Yevgenia Vasilyeva's sentencing earlier this year to five years' imprisonment in a high-profile embezzlement case was upheld as a sign of Russia's commitment to holding all its citizens -- no matter how powerful -- accountable to the law.
But a regional court's surprising August 25 decision to release the 36-year-old Vasilyeva on parole after serving less than four months behind bars sends a much different message.
After the Sudogda District Court in Russia's western Vladimir region ordered Vasilyeva's immediate release, Frants Klintsevich, a deputy with the ruling United Russia party, described the move as "an insult to the authorities, to the law-enforcement system."
"She is a criminal," the parliamentarian and retired colonel added, "and I will never agree with this decision as a man and as an officer."
After a months-long trial, Vasilyeva was found guilty of fraud on May 8 in a complicated multimillion-dollar scheme involving Defense Ministry subsidiary Oboronservis. The court found that the subsidiary had sold off property cheaply, often to well-connected insiders, and as a result the state was deprived of an estimated 3 billion rubles ($60 million).
Vasilyeva was sentenced to five years' imprisonment, with credit given for the 2 1/2 years she spent in house arrest.
The case attracted high attention in Russia in part because of Vasilyeva's ties to former Defense Minister Anatoly Serdyukov, who was among the initial suspects before being cleared, was rumored to be romantically linked to Vasilyeva, and was ousted over the ensuing scandal.
Vasilyeva headed the Defense Ministry's property-relations department, placing her in a subordinate role to Serdyukov. The judge in her case said that Vasilyeva committed her crimes "by deceiving and abusing" Serdyukov's trust.
United Russia deputy Pavel Krasheninnikov, who chairs the Duma's committee of civil, criminal, and arbitration legislation, defended the regional court's decision by saying that "Vasilyeva, as any other convict, has a right for early release on parole and she used that right fully and in a legal way."

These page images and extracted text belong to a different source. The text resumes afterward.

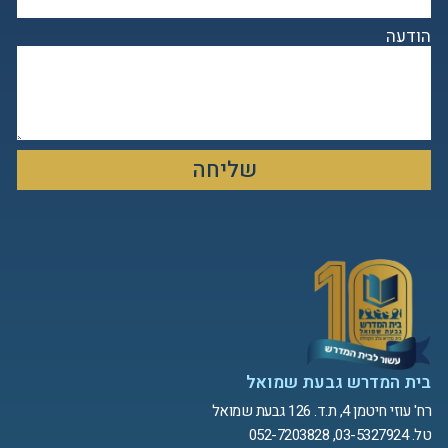
הודעה
שליחה
בית המדרש גבעת שמואל
רח' עוזי חיטמן 4, ת.ד. 126 גבעת שמואל
טל. 03-5327924, 052-7203828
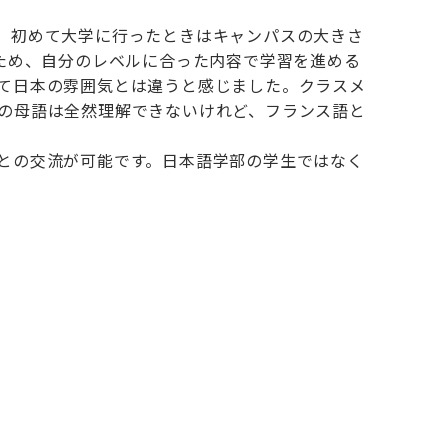
。初めて大学に行ったときはキャンパスの大きさ
ため、自分のレベルに合った内容で学習を進める
て日本の雰囲気とは違うと感じました。クラスメ
の母語は全然理解できないけれど、フランス語と
との交流が可能です。日本語学部の学生ではなく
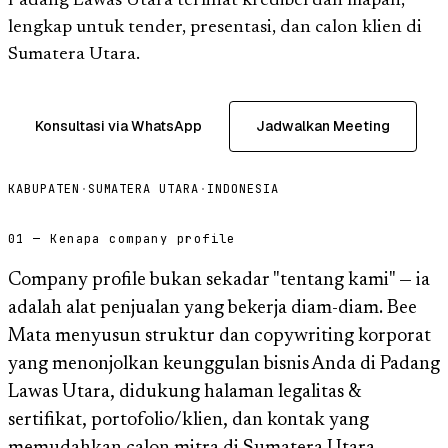
Padang Lawas Utara terlihat kredibel dan mapan,
lengkap untuk tender, presentasi, dan calon klien di
Sumatera Utara.
Konsultasi via WhatsApp
Jadwalkan Meeting
KABUPATEN
·
SUMATERA UTARA
·
INDONESIA
01 — Kenapa company profile
Company profile bukan sekadar "tentang kami" — ia
adalah alat penjualan yang bekerja diam-diam. Bee
Mata menyusun struktur dan copywriting korporat
yang menonjolkan keunggulan bisnis Anda di Padang
Lawas Utara, didukung halaman legalitas &
sertifikat, portofolio/klien, dan kontak yang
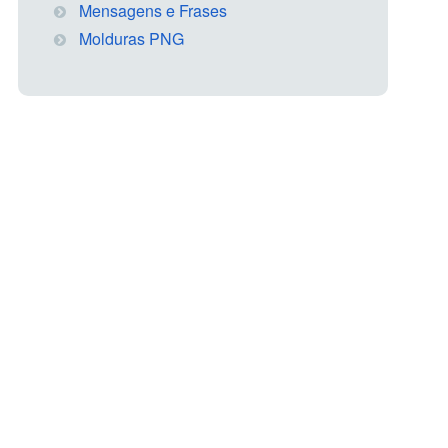
Mensagens e Frases
Molduras PNG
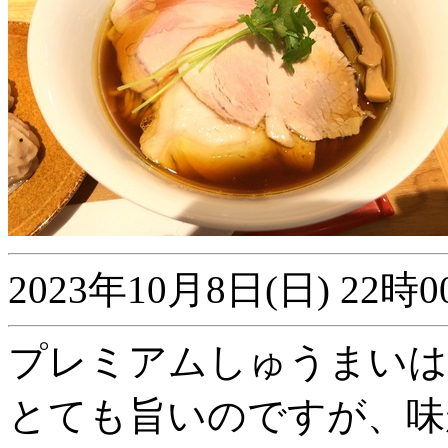
2023年10月8日(日) 2
プレミアムしゅうまいは
とても旨いのですが、味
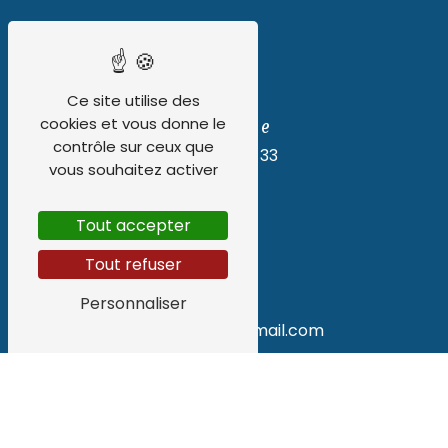
Ce site utilise des
cookies et vous donne le
Téléphone
contrôle sur ceux que
06 62 55 91 33
vous souhaitez activer
Tout accepter
Tout refuser
E-mail
Personnaliser
tony.lp.nexus@gmail.com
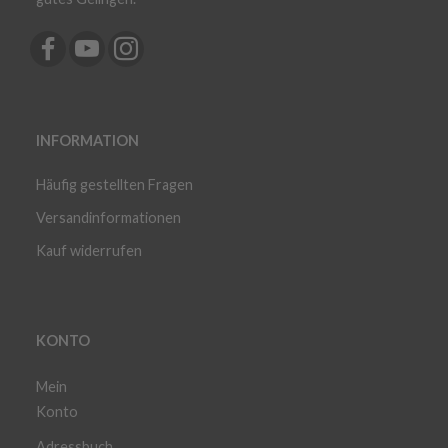
INFORMATION
Häufig gestellten Fragen
Versandinformationen
Kauf widerrufen
KONTO
Mein
Konto
Adressbuch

But the release of such a high-ranking prisoner, especially such an early one, is a rare occurrence.
Many activists jailed for antigovernment actions -- such as the Pussy Riot punk group, protestors who came out to Moscow's Bolotnaya square on the eve of President Putin's May 2012 inauguration, or other Putin adversaries such as tycoon Mikhail Khodorkovsky -- were denied early release on parole for minor reasons, and had to serve the majority of their sentences before they were pardoned or earned early releases.
And in the Soviet Union, economic crimes by officials were considered very serious crimes and individuals convicted for such felonies were not eligible for amnesty and could apply for parole only after serving three fourths of their prison terms.
Many Russian lawmakers said that the court's decision to release Vasilyeva could cause "public outrage."
Lawmaker Sergei Obukhov of the Communist Party said his party would request that the Prosecutor-General's Office look into the circumstances of the regional court's decision.
He also called for a public investigation into the entire case.
Lawmaker Yaroslav Nilov of the ultranationalist Liberal Democratic Party warned that Vasilyeva's early release would be "negatively accepted" by Russian society and would "diminish the authority of Russia's judicial system."
Mikhail Yemelyanov of the pro-Kremlin A Just Russia party called the court's decision to release Vasilyeva "a serious blow to the fight against corruption."
Vasilyeva recently reentered the public eye after she was reportedly spotted in an upscale Moscow neighborhood while she was presumably in prison, prompting a public effort to determine her whereabouts.